Tylko z tego zastanawiania się nad sprawą Etiopii nic nie może wyjść ze strony World Athletics itp. oprócz symbolicznych sankcji* (zawieszenie sportowców), które nie zmieni w żadnym stopniu tamtejszej sytuacji. To właśnie próbuję cały czas przekazać. Te działania są dla World Athletics (czy innych organizacji) tylko wirtualnym wyrażeniem sprzeciwu, w którym realnie kara się tych, którzy nie są odpowiedzialni za obecny stan rzeczy.

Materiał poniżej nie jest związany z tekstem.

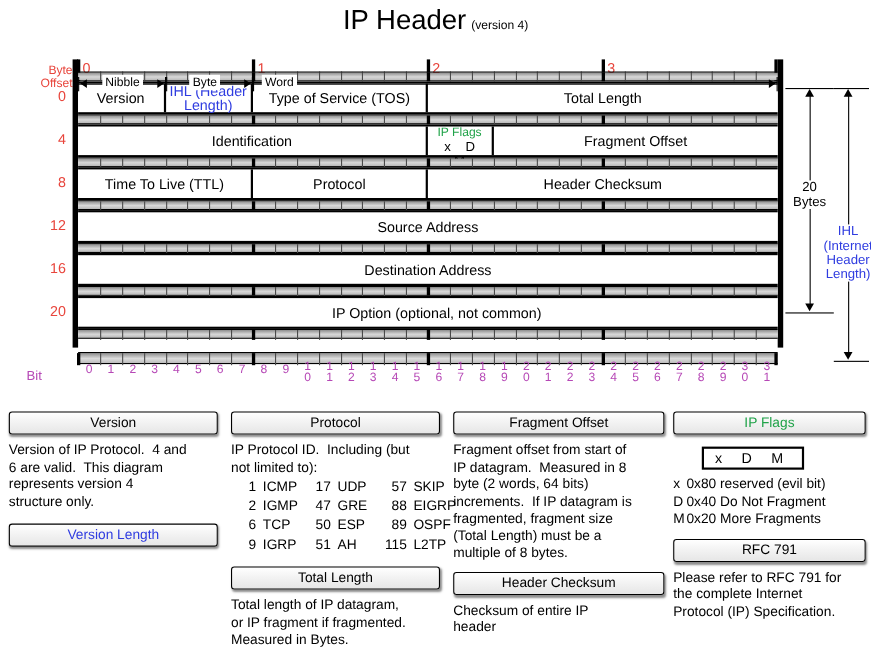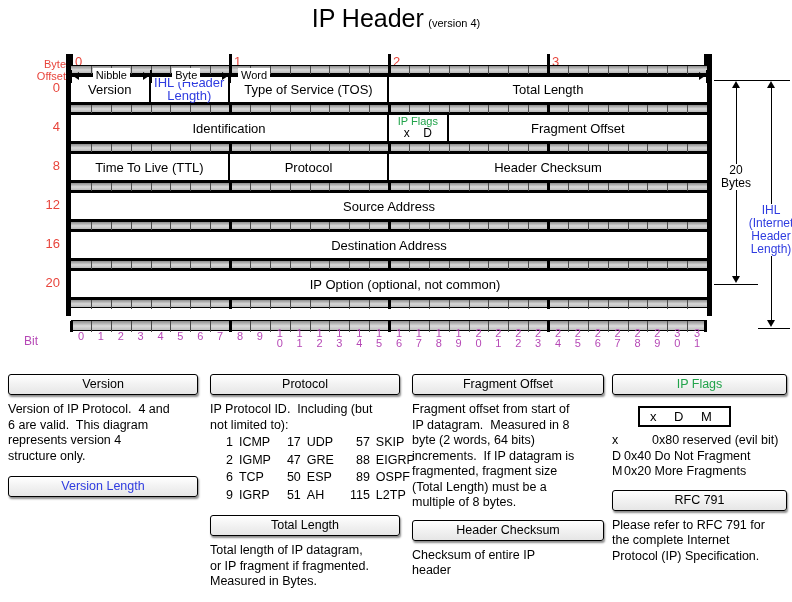"IP Option (optional, not common)" div.cell { left: 16px -> 8px }
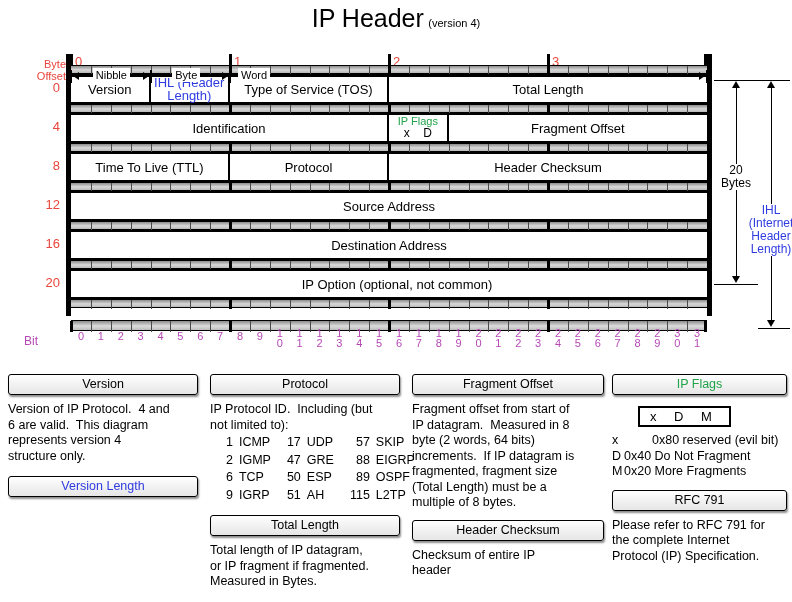"0x80 reserved (evil bit)" span { margin-left: 28px -> none }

Nie widzicie tego?pawo pisze: ↑28 kwie 2022, 21:21 Ależ oczywiście, że wolę kupować ropę u bandziora z Wenezueli i go w ten sposób wspierać, niż u bandziora z Rosji, bo ten pierwszy raczej nie zamorduje mojej rodziny, a ten drugi może to zrobić. Czy to hipokryzja, no nie wiem. A argument, że jak na Etiopczyków nie nakładamy jakiś sankcji, to nie mamy prawa nakładać no Rosjan to jest bardzo karkołomna teza. Moim zdaniem mamy takie prawo, a nawet obowiązek, a jeednocześnie powinniśmy się poważnie zastanowić nad sprawą Etiopii.
Pamiętasz pisałeś kiedyś o sprawie Christine Mbomy, tu jest podobna sytuacja. Tak, że pretensje do pana Coe a nie do mnie.
*Przy zachowaniu podobnego podejścia, o którym ciagle jest tu mowa.